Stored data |

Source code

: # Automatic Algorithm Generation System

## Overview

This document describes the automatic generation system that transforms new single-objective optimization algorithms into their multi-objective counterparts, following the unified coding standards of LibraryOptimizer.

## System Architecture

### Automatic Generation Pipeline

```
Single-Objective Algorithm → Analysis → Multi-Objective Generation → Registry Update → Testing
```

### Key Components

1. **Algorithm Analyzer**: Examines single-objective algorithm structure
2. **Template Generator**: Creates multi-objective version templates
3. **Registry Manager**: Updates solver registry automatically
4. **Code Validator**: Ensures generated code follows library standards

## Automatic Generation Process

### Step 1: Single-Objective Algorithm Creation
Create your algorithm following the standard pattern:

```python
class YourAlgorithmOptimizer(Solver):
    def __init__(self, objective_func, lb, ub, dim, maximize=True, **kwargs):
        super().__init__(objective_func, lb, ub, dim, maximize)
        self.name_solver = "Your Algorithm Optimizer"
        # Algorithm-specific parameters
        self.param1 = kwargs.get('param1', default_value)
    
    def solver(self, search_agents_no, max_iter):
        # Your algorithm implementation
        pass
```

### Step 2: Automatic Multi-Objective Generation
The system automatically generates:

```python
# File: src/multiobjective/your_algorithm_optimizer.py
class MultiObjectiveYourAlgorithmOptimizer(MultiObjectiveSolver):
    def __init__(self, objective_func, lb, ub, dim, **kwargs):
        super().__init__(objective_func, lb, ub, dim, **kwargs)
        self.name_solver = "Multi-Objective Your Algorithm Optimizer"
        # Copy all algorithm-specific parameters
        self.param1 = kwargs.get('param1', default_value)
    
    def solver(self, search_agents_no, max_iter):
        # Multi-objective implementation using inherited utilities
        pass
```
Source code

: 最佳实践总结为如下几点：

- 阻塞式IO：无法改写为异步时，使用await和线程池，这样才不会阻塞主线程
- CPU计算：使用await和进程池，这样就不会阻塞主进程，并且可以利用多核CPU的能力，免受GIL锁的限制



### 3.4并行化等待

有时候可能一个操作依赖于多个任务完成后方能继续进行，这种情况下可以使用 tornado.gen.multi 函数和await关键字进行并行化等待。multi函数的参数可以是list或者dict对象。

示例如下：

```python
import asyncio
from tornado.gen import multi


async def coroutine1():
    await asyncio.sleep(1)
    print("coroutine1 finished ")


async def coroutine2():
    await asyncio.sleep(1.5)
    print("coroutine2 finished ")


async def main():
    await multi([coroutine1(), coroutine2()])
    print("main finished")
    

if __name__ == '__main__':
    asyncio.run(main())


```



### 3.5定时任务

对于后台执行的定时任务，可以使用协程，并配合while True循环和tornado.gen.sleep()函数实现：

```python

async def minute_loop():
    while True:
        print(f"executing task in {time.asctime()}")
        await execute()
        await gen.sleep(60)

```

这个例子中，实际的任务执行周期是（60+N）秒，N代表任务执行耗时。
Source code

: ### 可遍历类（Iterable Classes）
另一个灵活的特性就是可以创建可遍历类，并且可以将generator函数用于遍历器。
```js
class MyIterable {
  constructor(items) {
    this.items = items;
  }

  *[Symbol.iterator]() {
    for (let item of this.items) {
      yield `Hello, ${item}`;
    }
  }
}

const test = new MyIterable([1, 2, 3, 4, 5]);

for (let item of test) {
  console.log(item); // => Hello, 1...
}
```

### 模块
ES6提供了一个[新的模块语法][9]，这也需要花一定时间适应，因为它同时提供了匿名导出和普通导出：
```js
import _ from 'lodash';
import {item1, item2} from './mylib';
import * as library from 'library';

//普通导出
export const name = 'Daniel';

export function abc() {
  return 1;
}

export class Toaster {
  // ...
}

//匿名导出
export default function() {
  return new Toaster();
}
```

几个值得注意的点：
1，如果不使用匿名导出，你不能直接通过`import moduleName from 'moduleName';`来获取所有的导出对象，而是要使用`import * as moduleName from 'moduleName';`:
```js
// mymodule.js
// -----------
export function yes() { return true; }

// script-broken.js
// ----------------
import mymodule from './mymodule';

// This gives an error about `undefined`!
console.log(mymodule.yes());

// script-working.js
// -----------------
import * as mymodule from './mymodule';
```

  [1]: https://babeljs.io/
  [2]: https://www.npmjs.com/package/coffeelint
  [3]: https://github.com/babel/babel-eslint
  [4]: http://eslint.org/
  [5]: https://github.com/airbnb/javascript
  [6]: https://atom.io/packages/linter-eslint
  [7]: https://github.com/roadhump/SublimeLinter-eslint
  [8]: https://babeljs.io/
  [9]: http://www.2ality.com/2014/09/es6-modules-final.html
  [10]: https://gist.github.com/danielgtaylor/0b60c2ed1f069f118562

Exercise instructions | Please output every record exactly as it appears.

The answer |
Source code

: # Automatic Algorithm Generation System

## Overview

This document describes the automatic generation system that transforms new single-objective optimization algorithms into their multi-objective counterparts, following the unified coding standards of LibraryOptimizer.

## System Architecture

### Automatic Generation Pipeline

```
Single-Objective Algorithm → Analysis → Multi-Objective Generation → Registry Update → Testing
```

### Key Components

1. **Algorithm Analyzer**: Examines single-objective algorithm structure
2. **Template Generator**: Creates multi-objective version templates
3. **Registry Manager**: Updates solver registry automatically
4. **Code Validator**: Ensures generated code follows library standards

## Automatic Generation Process

### Step 1: Single-Objective Algorithm Creation
Create your algorithm following the standard pattern:

```python
class YourAlgorithmOptimizer(Solver):
    def __init__(self, objective_func, lb, ub, dim, maximize=True, **kwargs):
        super().__init__(objective_func, lb, ub, dim, maximize)
        self.name_solver = "Your Algorithm Optimizer"
        # Algorithm-specific parameters
        self.param1 = kwargs.get('param1', default_value)
    
    def solver(self, search_agents_no, max_iter):
        # Your algorithm implementation
        pass
```

### Step 2: Automatic Multi-Objective Generation
The system automatically generates:

```python
# File: src/multiobjective/your_algorithm_optimizer.py
class MultiObjectiveYourAlgorithmOptimizer(MultiObjectiveSolver):
    def __init__(self, objective_func, lb, ub, dim, **kwargs):
        super().__init__(objective_func, lb, ub, dim, **kwargs)
        self.name_solver = "Multi-Objective Your Algorithm Optimizer"
        # Copy all algorithm-specific parameters
        self.param1 = kwargs.get('param1', default_value)
    
    def solver(self, search_agents_no, max_iter):
        # Multi-objective implementation using inherited utilities
        pass
```
Source code

: 最佳实践总结为如下几点：

- 阻塞式IO：无法改写为异步时，使用await和线程池，这样才不会阻塞主线程
- CPU计算：使用await和进程池，这样就不会阻塞主进程，并且可以利用多核CPU的能力，免受GIL锁的限制



### 3.4并行化等待

有时候可能一个操作依赖于多个任务完成后方能继续进行，这种情况下可以使用 tornado.gen.multi 函数和await关键字进行并行化等待。multi函数的参数可以是list或者dict对象。

示例如下：

```python
import asyncio
from tornado.gen import multi


async def coroutine1():
    await asyncio.sleep(1)
    print("coroutine1 finished ")


async def coroutine2():
    await asyncio.sleep(1.5)
    print("coroutine2 finished ")


async def main():
    await multi([coroutine1(), coroutine2()])
    print("main finished")
    

if __name__ == '__main__':
    asyncio.run(main())


```



### 3.5定时任务

对于后台执行的定时任务，可以使用协程，并配合while True循环和tornado.gen.sleep()函数实现：

```python

async def minute_loop():
    while True:
        print(f"executing task in {time.asctime()}")
        await execute()
        await gen.sleep(60)

```

这个例子中，实际的任务执行周期是（60+N）秒，N代表任务执行耗时。
Source code

: ### 可遍历类（Iterable Classes）
另一个灵活的特性就是可以创建可遍历类，并且可以将generator函数用于遍历器。
```js
class MyIterable {
  constructor(items) {
    this.items = items;
  }

  *[Symbol.iterator]() {
    for (let item of this.items) {
      yield `Hello, ${item}`;
    }
  }
}

const test = new MyIterable([1, 2, 3, 4, 5]);

for (let item of test) {
  console.log(item); // => Hello, 1...
}
```

### 模块
ES6提供了一个[新的模块语法][9]，这也需要花一定时间适应，因为它同时提供了匿名导出和普通导出：
```js
import _ from 'lodash';
import {item1, item2} from './mylib';
import * as library from 'library';

//普通导出
export const name = 'Daniel';

export function abc() {
  return 1;
}

export class Toaster {
  // ...
}

//匿名导出
export default function() {
  return new Toaster();
}
```

几个值得注意的点：
1，如果不使用匿名导出，你不能直接通过`import moduleName from 'moduleName';`来获取所有的导出对象，而是要使用`import * as moduleName from 'moduleName';`:
```js
// mymodule.js
// -----------
export function yes() { return true; }

// script-broken.js
// ----------------
import mymodule from './mymodule';

// This gives an error about `undefined`!
console.log(mymodule.yes());

// script-working.js
// -----------------
import * as mymodule from './mymodule';
```

  [1]: https://babeljs.io/
  [2]: https://www.npmjs.com/package/coffeelint
  [3]: https://github.com/babel/babel-eslint
  [4]: http://eslint.org/
  [5]: https://github.com/airbnb/javascript
  [6]: https://atom.io/packages/linter-eslint
  [7]: https://github.com/roadhump/SublimeLinter-eslint
  [8]: https://babeljs.io/
  [9]: http://www.2ality.com/2014/09/es6-modules-final.html
  [10]: https://gist.github.com/danielgtaylor/0b60c2ed1f069f118562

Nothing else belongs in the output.